Suppose that a curve $\hat{g}$ is icomputed to smoothly fit a set of $n$ points using the following formula \begin{align} \hat{g} = \argmin_{g} \bigg( \sum_{i=1}^{n} (y_{i} - g(x_{i}))^{2} + \lambda \int \big[ g^{(m)} \big]^{2} dx \bigg) \end{align} where $g^{(m)}$ represents the $m$th derivtive of $g$ (and $g^{(0)}= g$). Provide the functional form of $g$ in the following scenarios.
$\lambda = \inf, m = 0$
$\lambda = \inf, m = 1$
$\lambda = \inf, m = 2$
$\lambda = \inf, m = 3$
$\lambda = 0, m = 3$
Suppose we fit a curve with basis functions $b_{1}(X) = I(0 \leq X \leq 2) - (X-1)I(1 \leq X \leq 2)$, $b_{2}(X) = (X - 3)I(3 \leq X \leq 4) + I(4 \leq X \leq 5)$. We fit the regression model \begin{align} Y = \beta_{0} + \beta_{1}b_{1}(X) + \beta_{2}b_{2}(X) + \epsilon \end{align} and obtain the coefficient estimates as $\hat{\beta}_{0} = 1, \hat{\beta}_{1} = 1$ and $\hat{\beta}^{2} = 3$. Plot the estimated curve between $X = -2$ and $X = 2$.
Consider the two curves $\hat{g}_{1}$ and $\hat{g}_{2}$ defined by \begin{align} \hat{g}_{1} = \argmin_{g} \bigg( \sum_{i=1}^{n}(y_{i} - g(x_{i}))^{2} + \lambda \int \big[ g^{(3)}(x) \big]^{2} dx \bigg) \hat{g}_{2} = \argmin_{g} \bigg( \sum_{i=1}^{n}(y_{i} - g(x_{i}))^{2} + \lambda \int \big[ g^{(4)}(x) \big]^{2} dx \bigg) \end{align} where $g^{(m)}$ represents the $m$th derivative of $g$.

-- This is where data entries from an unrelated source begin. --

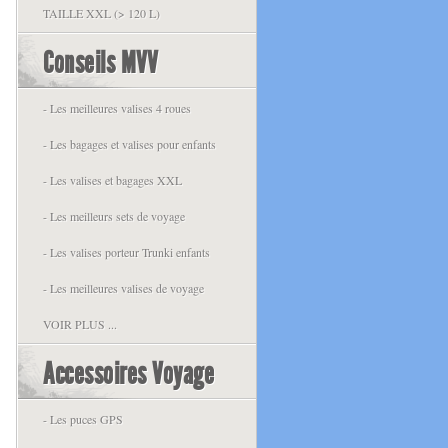
TAILLE XXL (> 120 L)
Conseils MVV
- Les meilleures valises 4 roues
- Les bagages et valises pour enfants
- Les valises et bagages XXL
- Les meilleurs sets de voyage
- Les valises porteur Trunki enfants
- Les meilleures valises de voyage
VOIR PLUS ...
Accessoires Voyage
- Les puces GPS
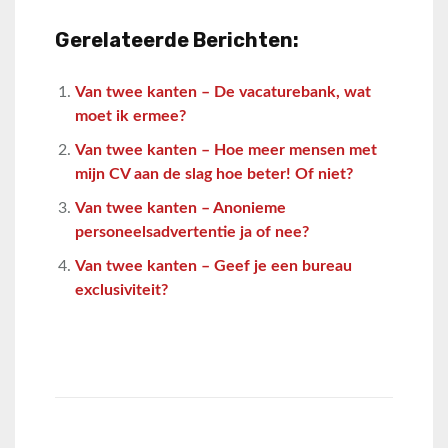
Gerelateerde Berichten:
Van twee kanten – De vacaturebank, wat
moet ik ermee?
Van twee kanten – Hoe meer mensen met
mijn CV aan de slag hoe beter! Of niet?
Van twee kanten – Anonieme
personeelsadvertentie ja of nee?
Van twee kanten – Geef je een bureau
exclusiviteit?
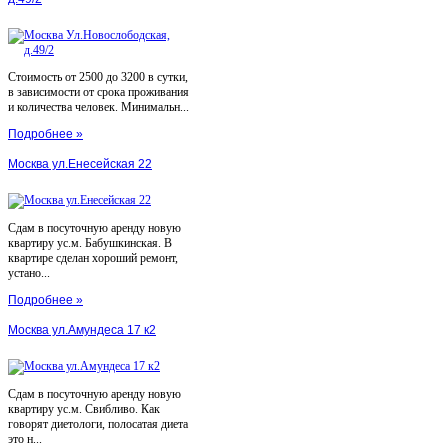
Стоимость от 2500 до 3200 в сутки,
в зависимости от срока проживания
и количества человек. Минимальн...
Подробнее »
Москва ул.Енесейская 22
Сдам в посуточную аренду новую
квартиру ус.м. Бабушкинская. В
квартире сделан хороший ремонт,
устано...
Подробнее »
Москва ул.Амундеса 17 к2
Сдам в посуточную аренду новую
квартиру ус.м. Свибливо. Как
говорят диетологи, полосатая диета
это н...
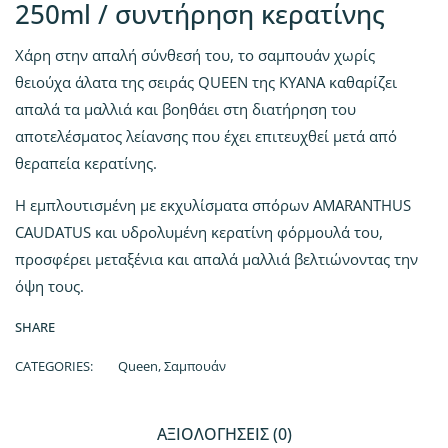
250ml / συντήρηση κερατίνης
Χάρη στην απαλή σύνθεσή του, το σαμπουάν χωρίς
θειούχα άλατα της σειράς QUEEN της ΚΥΑΝΑ καθαρίζει
απαλά τα μαλλιά και βοηθάει στη διατήρηση του
αποτελέσματος λείανσης που έχει επιτευχθεί μετά από
θεραπεία κερατίνης.
Η εμπλουτισμένη με εκχυλίσματα σπόρων AMARANTHUS
CAUDATUS και υδρολυμένη κερατίνη φόρμουλά του,
προσφέρει μεταξένια και απαλά μαλλιά βελτιώνοντας την
όψη τους.
SHARE
CATEGORIES:
Queen
,
Σαμπουάν
ΑΞΙΟΛΟΓΉΣΕΙΣ (0)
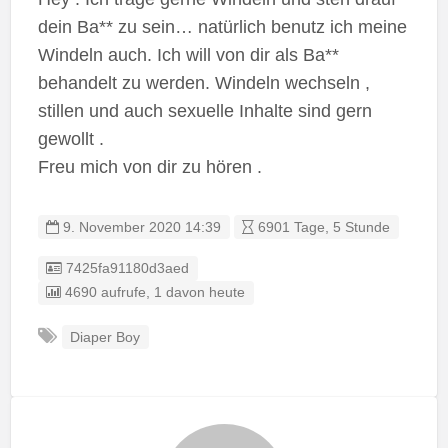
dein Ba** zu sein… natürlich benutz ich meine
Windeln auch. Ich will von dir als Ba**
behandelt zu werden. Windeln wechseln ,
stillen und auch sexuelle Inhalte sind gern
gewollt .
Freu mich von dir zu hören .
9. November 2020 14:39
6901 Tage, 5 Stunde
Listing ID
7425fa91180d3aed
4690 aufrufe, 1 davon heute
Diaper Boy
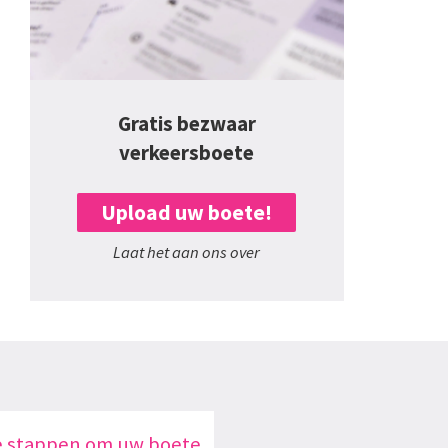
Gratis bezwaar
verkeersboete
Upload uw boete!
Laat het aan ons over
e stappen om uw boete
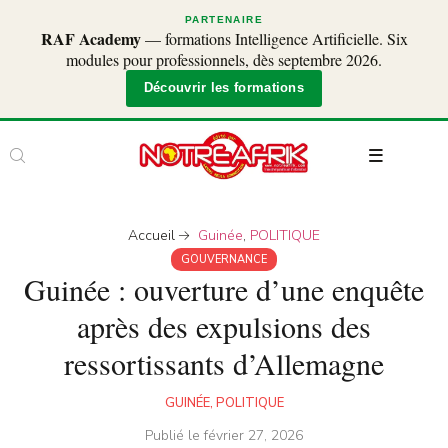
PARTENAIRE
RAF Academy
— formations Intelligence Artificielle. Six
modules pour professionnels, dès septembre 2026.
Découvrir les formations
Accueil
Guinée
,
POLITIQUE
GOUVERNANCE
Guinée : ouverture d’une enquête
après des expulsions des
ressortissants d’Allemagne
GUINÉE
,
POLITIQUE
Publié le
février 27, 2026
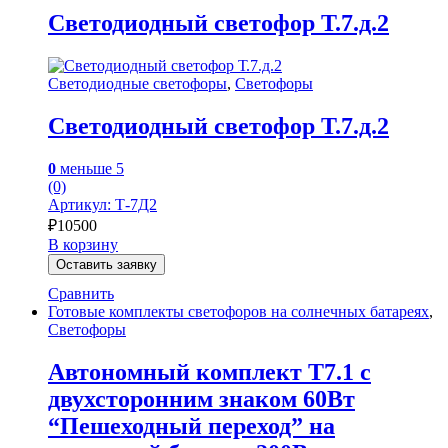
Светодиодный светофор Т.7.д.2
Светодиодные светофоры
,
Светофоры
Светодиодный светофор Т.7.д.2
0
меньше 5
(0)
Артикул: Т-7Д2
₽
10500
В корзину
Оставить заявку
Сравнить
Готовые комплекты светофоров на солнечных батареях
,
Светофоры
Автономный комплект Т7.1 с
двухсторонним знаком 60Вт
“Пешеходный переход” на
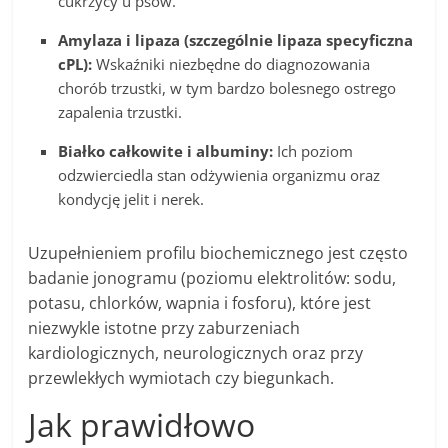
cukrzycy u psów.
Amylaza i lipaza (szczególnie lipaza specyficzna
cPL):
Wskaźniki niezbędne do diagnozowania
chorób trzustki, w tym bardzo bolesnego ostrego
zapalenia trzustki.
Białko całkowite i albuminy:
Ich poziom
odzwierciedla stan odżywienia organizmu oraz
kondycję jelit i nerek.
Uzupełnieniem profilu biochemicznego jest często
badanie jonogramu (poziomu elektrolitów: sodu,
potasu, chlorków, wapnia i fosforu), które jest
niezwykle istotne przy zaburzeniach
kardiologicznych, neurologicznych oraz przy
przewlekłych wymiotach czy biegunkach.
Jak prawidłowo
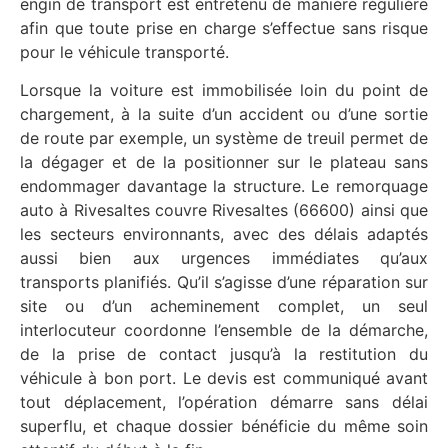
engin de transport est entretenu de manière régulière
afin que toute prise en charge s’effectue sans risque
pour le véhicule transporté.
Lorsque la voiture est immobilisée loin du point de
chargement, à la suite d’un accident ou d’une sortie
de route par exemple, un système de treuil permet de
la dégager et de la positionner sur le plateau sans
endommager davantage la structure. Le remorquage
auto à Rivesaltes couvre Rivesaltes (66600) ainsi que
les secteurs environnants, avec des délais adaptés
aussi bien aux urgences immédiates qu’aux
transports planifiés. Qu’il s’agisse d’une réparation sur
site ou d’un acheminement complet, un seul
interlocuteur coordonne l’ensemble de la démarche,
de la prise de contact jusqu’à la restitution du
véhicule à bon port. Le devis est communiqué avant
tout déplacement, l’opération démarre sans délai
superflu, et chaque dossier bénéficie du même soin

as $\lambda \to \inf$, will $\hat{g}_{1}$ or $\hat{g}_{2}$ have the smaller training RSS ?
as $\lambda \to \inf$, will $\hat{g}_{1}$ or $\hat{g}_{2}$ have the smaller test RSS ?
as $\lambda = 0$, will $\hat{g}_{1}$ or $\hat{g}_{2}$ have the smaller training and test RSS ?